Tarafların üzerinde mutabık kaldıkları bu süreç, PKK’nın ateşkes ilan etmesi ve Türkiye’den Kuzey Irak’a çekilmeye başladığını duyurması ile başlamıştır. AKP Hükümeti, PKK’nın bu açıklaması üzerine, PKK’nın Türkiye’yi terk etmesinin karşılığı olarak, güvenlik güçlerinin PKK’lılara yönelik operasyon yapması imkanını elinden almıştır. Ancak PKK bu süreci; terörü tam olarak durdurmadığı ve tam olarak geri çekilmediği gibi, Güneydoğu Anadolu’da meşrulaşmak ve paralel bir devlet kurmak amacı ile istismar etmiştir. Ayrıca, güvenlik güçlerinin hareket imkanlarının ortadan kaldırılmasından istifade eden PKK, bir yandan koruculara karşı alçakça cinayetler işlerken, diğer yandan kent eylemleri ile halkı terörize etmeye devam etmiştir. PKK’nın bu dönemde yapmadığı tek şey, askeri hedeflere saldırmamak olmuştur. Bunun dışında PKK’nın terör eylemlerini durdurduğunu söylemek mümkün değildir. Üstelik PKK, sürecin başında Türkiye’deki bütün unsurlarını geri çekeceğini açıkladığı halde süreç başında Türkiye içinde bulunan unsurlarının ancak % 30’unu geri çekmiştir. Üstelik bu süreçte PKK’ya katılımlar bir patlama yaşamıştır.

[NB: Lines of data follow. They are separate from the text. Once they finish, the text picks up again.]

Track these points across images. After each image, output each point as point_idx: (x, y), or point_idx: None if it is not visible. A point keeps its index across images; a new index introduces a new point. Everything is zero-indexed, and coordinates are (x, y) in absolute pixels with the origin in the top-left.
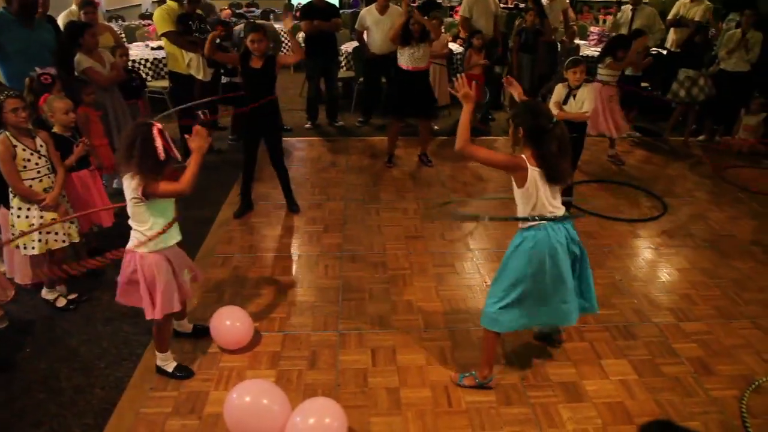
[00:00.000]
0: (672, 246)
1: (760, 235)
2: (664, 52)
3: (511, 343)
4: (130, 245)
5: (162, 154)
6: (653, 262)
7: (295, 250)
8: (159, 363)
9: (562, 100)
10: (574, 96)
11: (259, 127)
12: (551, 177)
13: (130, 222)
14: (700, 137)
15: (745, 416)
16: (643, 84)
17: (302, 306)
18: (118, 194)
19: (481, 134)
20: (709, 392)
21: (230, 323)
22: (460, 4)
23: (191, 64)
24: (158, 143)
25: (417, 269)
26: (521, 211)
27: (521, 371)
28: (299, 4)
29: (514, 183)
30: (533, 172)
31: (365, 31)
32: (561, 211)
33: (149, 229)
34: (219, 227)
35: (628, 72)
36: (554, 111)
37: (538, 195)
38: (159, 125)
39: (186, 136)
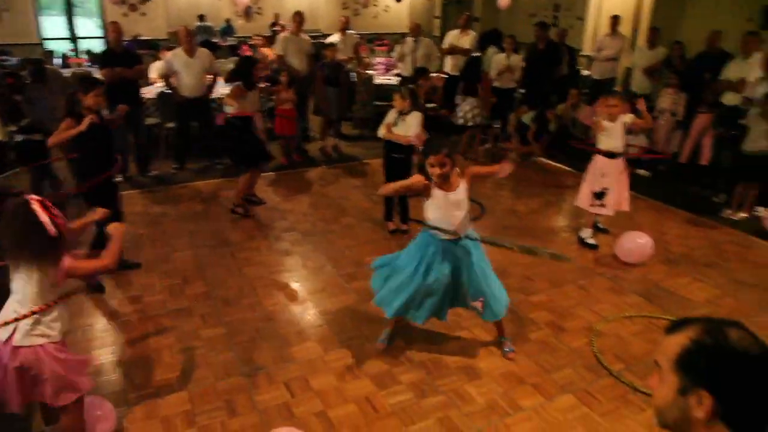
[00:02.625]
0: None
1: (558, 218)
2: (445, 76)
3: (407, 342)
4: (35, 341)
5: (52, 229)
6: (490, 253)
7: (163, 307)
8: None
9: (392, 122)
10: (404, 120)
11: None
12: None
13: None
14: (487, 145)
15: (597, 355)
16: (430, 105)
17: (195, 359)
18: None
19: (297, 166)
20: (568, 345)
21: None
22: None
23: None
24: (44, 218)
25: (293, 300)
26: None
27: (424, 366)
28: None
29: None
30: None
31: (173, 75)
32: None
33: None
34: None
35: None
36: (383, 131)
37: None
38: (35, 197)
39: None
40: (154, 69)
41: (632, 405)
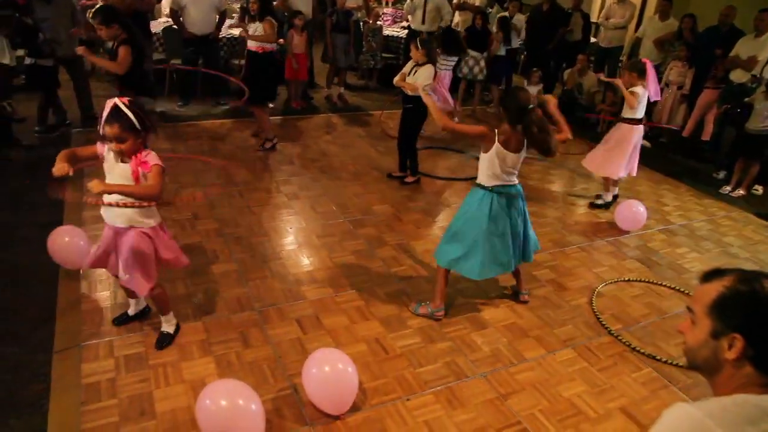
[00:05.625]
0: None
1: (561, 182)
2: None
3: (415, 292)
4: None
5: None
6: None
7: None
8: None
9: (408, 71)
10: (416, 72)
11: None
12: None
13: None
14: (491, 106)
15: (597, 314)
16: None
17: (209, 293)
18: None
19: (300, 112)
20: (569, 303)
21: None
22: None
23: None
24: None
25: (304, 242)
26: (482, 171)
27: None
28: None
29: (481, 147)
30: (498, 146)
31: (181, 11)
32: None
33: None
34: None
35: None
36: (397, 79)
37: (497, 164)
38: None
39: None
40: (167, 3)
41: (629, 363)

PKK anlaşma gereği kendi üstüne düşenleri yapmadığı gibi, önce AKP Hükümetinin 1 Eylül’e kadar gereken adımlar atmaması durumunda, süreci durduracaklarını duyurmuş ve 5 Eylül’de bir açıklama yaparak, AKP Hükümetinin söz verdiği anayasal ve yasal değişimler konusunda adım atmadığını ileri sürerek, PKK’nın geri çekilmeyi durdurduğunu açıklamıştır. PKK ayrıca yaptığı bir açıklama ile 15 Ekim’e kadar hükümetin adım atmaması durumunda ateşkesin de sona ereceğini duyurmuştur.
Gelinen aşamada, AKP Hükümeti açısından güvenlik güçlerine “çekilen PKK’lılara dokunulmayacak” şeklinde verilen talimatın zaten ağır bir şekilde şüpheli olan politik meşruluğu ki, hukuki meşruluğu hiçbir zaman olmamıştır, tamamen ortadan kalkmıştır. Artık AKP Hükümetinin PKK’nın Türkiye topraklarında geri çekilmeyi reddetmesine rağmen askeri operasyonların yapılmasını engellenmesi, terör örgütünün varlığını meşru olarak gördüğünü göstermektedir.
Öte yandan PKK’nın 15 Ekim’den sonra ateşkes sona erer açıklamasından sonra AKP Hükümetinin demokratikleşme paketi çalışmaları hızlanmış ve 30 Eylül’de Erdoğan “demokrasi paketini”açıklamıştır. Her şeyden önce paketin açıklanması herhalde demokrasinin göstergesi olarak Türkçe, İngilizce, Arapça ve Kürtçe olarak yapılırken, muhalif Yeniçağ, Sözcü, Aydınlık gibi gazetelerin davet edilmemiş olması, demokratik zihniyetin nerede olduğunu göstermektedir.
Bu çerçevede 30 Eylül 2013’te açıklanan demokratikleşme paketi incelendiğinde; bir yandan AKP Hükümetinin malum bölücü-liberal ve sözde muhafazakar çevrelerde uyandırmış olduğu beklentileri karşılamadığı, öte yandan Türkiye Cumhuriyeti’nin milli devlet yapısını aşındırmaya devam eden bir zihniyeti temsil ettiği görülmektedir. Ancak Erdoğan’ın da dediği gibi bu bir ara adımdır. Erdoğan, yukarıda da değindiğimiz gibi seçimler öncesinde AKP meclis grubundaki tepkileri de göz önünde tutarak, kapsamlı bir programı yürürlüğe sokmaktan kaçınmıştır.